Micro-Resolutions And The February Newsletter

So much for the good intentions about blogging more in 2014. So .. I decided to follow the advice of the latest business book I read and reviewed .. Small Move, Big Change By Christine Arnold. She says that New Year Resolutions (or any kind of resolutions) are mostly destined to fail and proposes an alternate approach in which the resolutions are made on a smaller and more measurable scale. So instead of saying "I will do a better job of blogging in 2014" I instead created a micro-resolution which states "I will blog the day before the monthly newsletter comes out and two weeks after that."

Its measurable, very achievable, and may well turn into a habit. I like it!

The February Newsletter - which will now go out to almost 20,000 SE's across the globe, features two interesting articles.
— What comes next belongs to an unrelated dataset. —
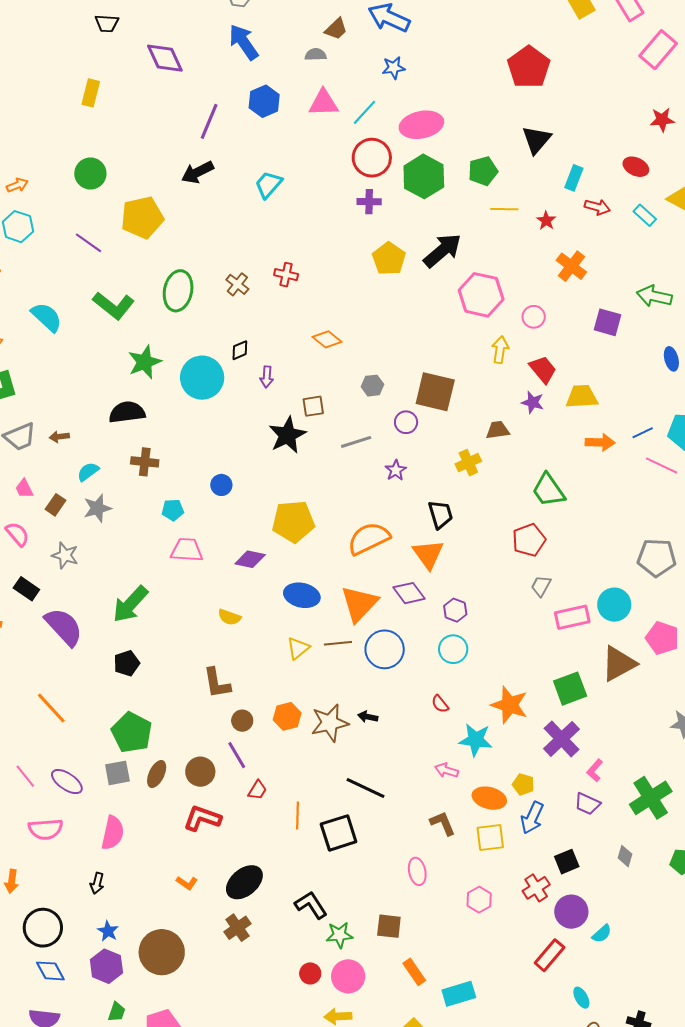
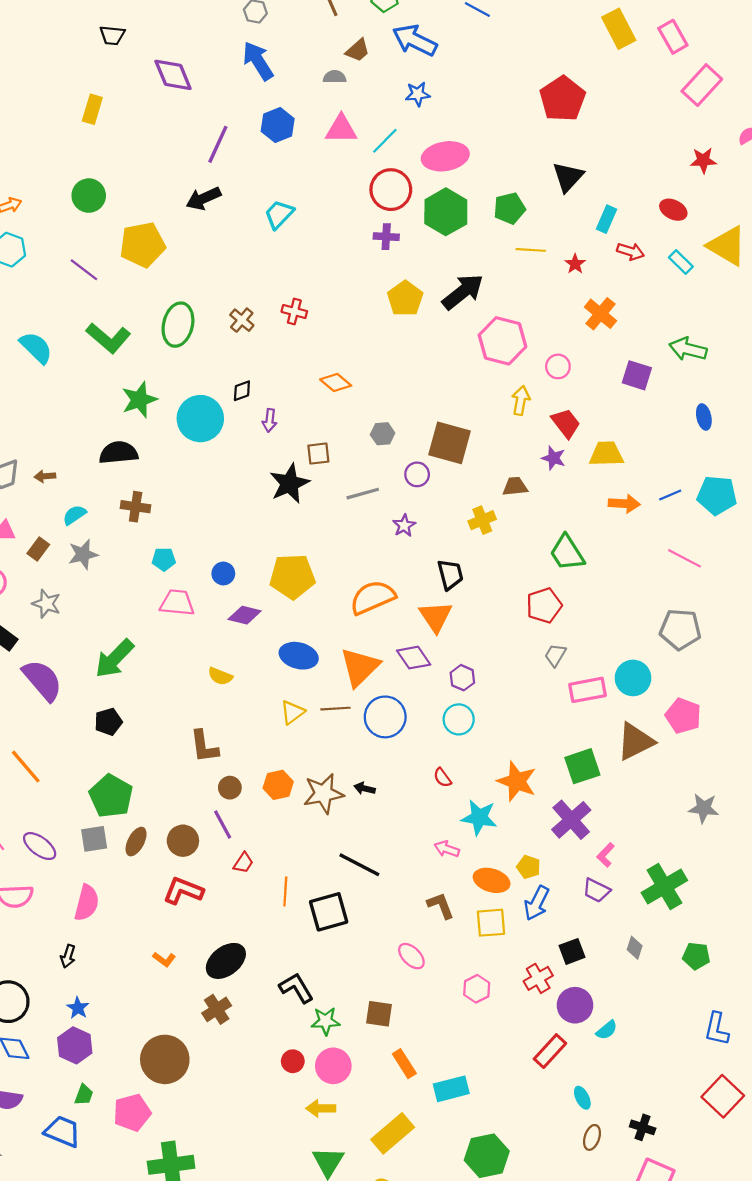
pink line: (662, 465) -> (685, 558), moved
blue circle: (221, 485) -> (223, 574), moved
pink ellipse: (417, 871) -> (411, 956), turned -36
brown circle: (162, 952) -> (165, 1059), moved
The first "Why Do Bad Sales Calls Happen" looks at poor sales calls from the SE point of view. You'll discover that although the effect is very measurable, your view of success is different from that of the salespersons. The good news is that if you decide to take action, instead of complaining, there is a lot you can do to lower the percentage of bad calls to participate it. It's not that hard!

Maybe to get those calls fixed you need to improve your email communications. That is what "BLUF: Bottom Line Up Front - for Email" examines. You'll get seven practical tips for improving email and shortening your reading and processing time. This months "Ask John" deals with the problem of reps scheduling sales calls during presales training - and how to lessen the impact.

All good stuff - thanks for reading. And we will see how my micro-resolution turns out!